**Your goal:**
Print the entries verbatim, leaving out the images they contain.

--- Data records Enclosed Below ---

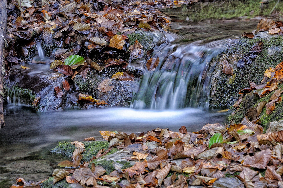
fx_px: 1001
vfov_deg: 10.7
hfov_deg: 16.1
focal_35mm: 128
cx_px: 142
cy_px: 94
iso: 200
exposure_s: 5
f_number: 11
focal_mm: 85
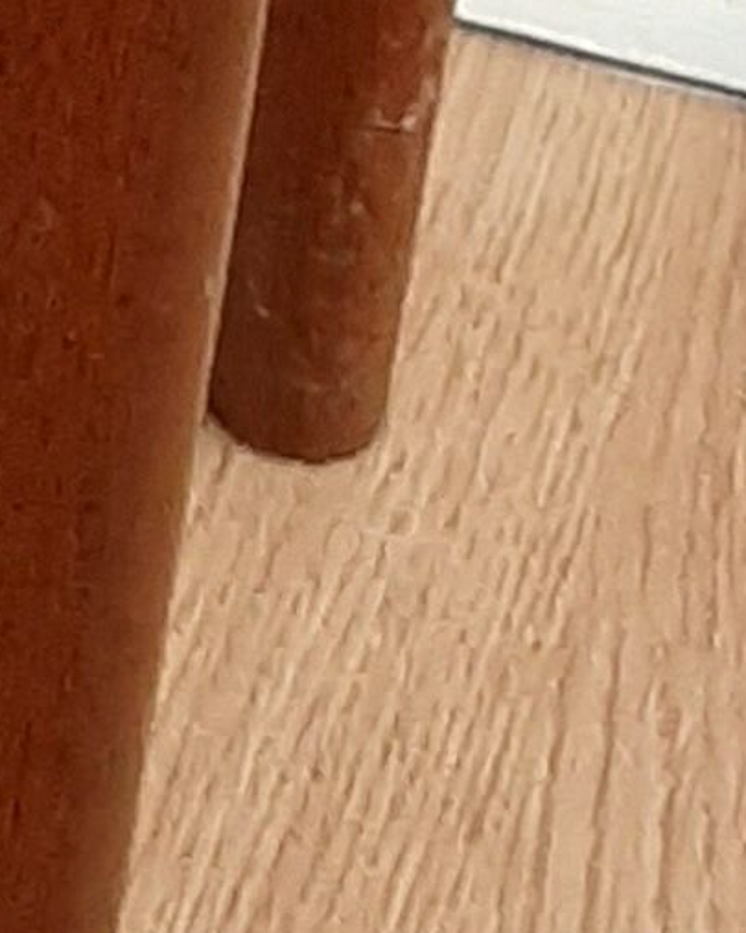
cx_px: -1339
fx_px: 5580
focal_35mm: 202
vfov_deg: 8.2
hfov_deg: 7.0
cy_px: -1781
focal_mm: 3.93
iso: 250
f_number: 1.7
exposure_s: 1/50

--- End of Enclosed Data records ---

**Final answer:**
fx_px: 1001
vfov_deg: 10.7
hfov_deg: 16.1
focal_35mm: 128
cx_px: 142
cy_px: 94
iso: 200
exposure_s: 5
f_number: 11
focal_mm: 85
cx_px: -1339
fx_px: 5580
focal_35mm: 202
vfov_deg: 8.2
hfov_deg: 7.0
cy_px: -1781
focal_mm: 3.93
iso: 250
f_number: 1.7
exposure_s: 1/50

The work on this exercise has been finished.